Coaching is not always the ride you expect it to be.  Nor is any teaching, really.  So, what is an improvisational teacher to do when a coaching experience does not go as planned?  My suggestion: honor and notice the moment that is, take a breath, and decide where to go next.

Two weeks ago, I experienced an interesting and unexpected moment in an improv class: a game fell flat.  And then the next game did as well.  The group had shifted and a dynamic had changed; games I had coached with delightful success time and time again were...not really working this time. 

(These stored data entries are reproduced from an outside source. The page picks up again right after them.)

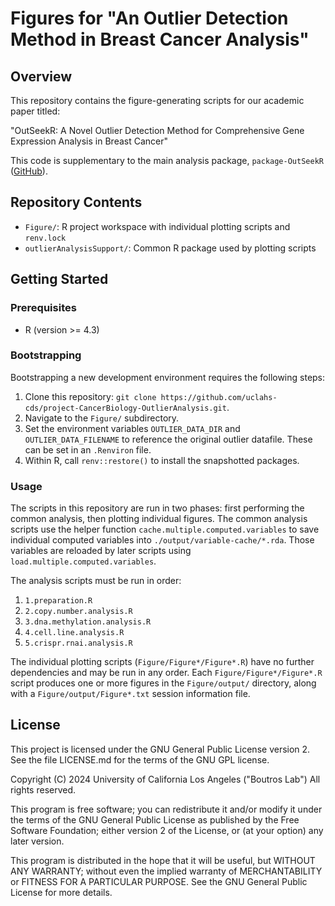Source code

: # Figures for "An Outlier Detection Method in Breast Cancer Analysis"

## Overview

This repository contains the figure-generating scripts for our academic paper titled:

"OutSeekR: A Novel Outlier Detection Method for Comprehensive Gene Expression Analysis in Breast Cancer"

This code is supplementary to the main analysis package, `package-OutSeekR` ([GitHub](https://github.com/uclahs-cds/package-OutSeekR)).

## Repository Contents

* `Figure/`: R project workspace with individual plotting scripts and `renv.lock`
* `outlierAnalysisSupport/`: Common R package used by plotting scripts

## Getting Started

### Prerequisites

* R (version >= 4.3)

### Bootstrapping

Bootstrapping a new development environment requires the following steps:

1. Clone this repository: `git clone https://github.com/uclahs-cds/project-CancerBiology-OutlierAnalysis.git`.
1. Navigate to the `Figure/` subdirectory.
1. Set the environment variables `OUTLIER_DATA_DIR` and `OUTLIER_DATA_FILENAME` to reference the original outlier datafile. These can be set in an `.Renviron` file.
2. Within R, call `renv::restore()` to install the snapshotted packages.

### Usage

The scripts in this repository are run in two phases: first performing the common analysis, then plotting individual figures. The common analysis scripts use the helper function `cache.multiple.computed.variables` to save individual computed variables into `./output/variable-cache/*.rda`. Those variables are reloaded by later scripts using `load.multiple.computed.variables`.

The analysis scripts must be run in order:

1. `1.preparation.R`
2. `2.copy.number.analysis.R`
3. `3.dna.methylation.analysis.R`
4. `4.cell.line.analysis.R`
5. `5.crispr.rnai.analysis.R`

The individual plotting scripts (`Figure/Figure*/Figure*.R`) have no further dependencies and may be run in any order. Each `Figure/Figure*/Figure*.R` script produces one or more figures in the `Figure/output/` directory, along with a `Figure/output/Figure*.txt` session information file.

## License

This project is licensed under the GNU General Public License version 2. See the file LICENSE.md for the terms of the GNU GPL license.

Copyright (C) 2024 University of California Los Angeles ("Boutros Lab") All rights reserved.

This program is free software; you can redistribute it and/or modify it under the terms of the GNU General Public License as published by the Free Software Foundation; either version 2 of the License, or (at your option) any later version.

This program is distributed in the hope that it will be useful, but WITHOUT ANY WARRANTY; without even the implied warranty of MERCHANTABILITY or FITNESS FOR A PARTICULAR PURPOSE. See the GNU General Public License for more details.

Although I start nearly every improv workshop with Ball, I chose to wait until after the break with the next class meeting.  I waited until they asked for it.  Well played, Carrie.  Well played.
What this group needed was a chance to be silly and loud...and then the encouragement to focus in.  As their coach, I needed to pay attention to their natural strengths and interests.  After riding the new set of tracks they showed me needed to be laid, I could then guide them onto the tracks I had intended. 

I'm always talking about co-creating a narrative, about co-creating a scene with our fellow players.  With this group, I needed to look at my coaching in the same way, too.  Once I breathed--deeply--and allowed myself to see the co-creation of this class, it began to fall into place in an organic fashion once again. 

The foundation of our ensemble is now based on four essential principles of improvisation: Woo Hoo!, Yes And, Do What Comes Next, and Make Your Partner Look Good.  Tomorrow, we will jump into scenework.  I can't wait to see which stations this train will explore.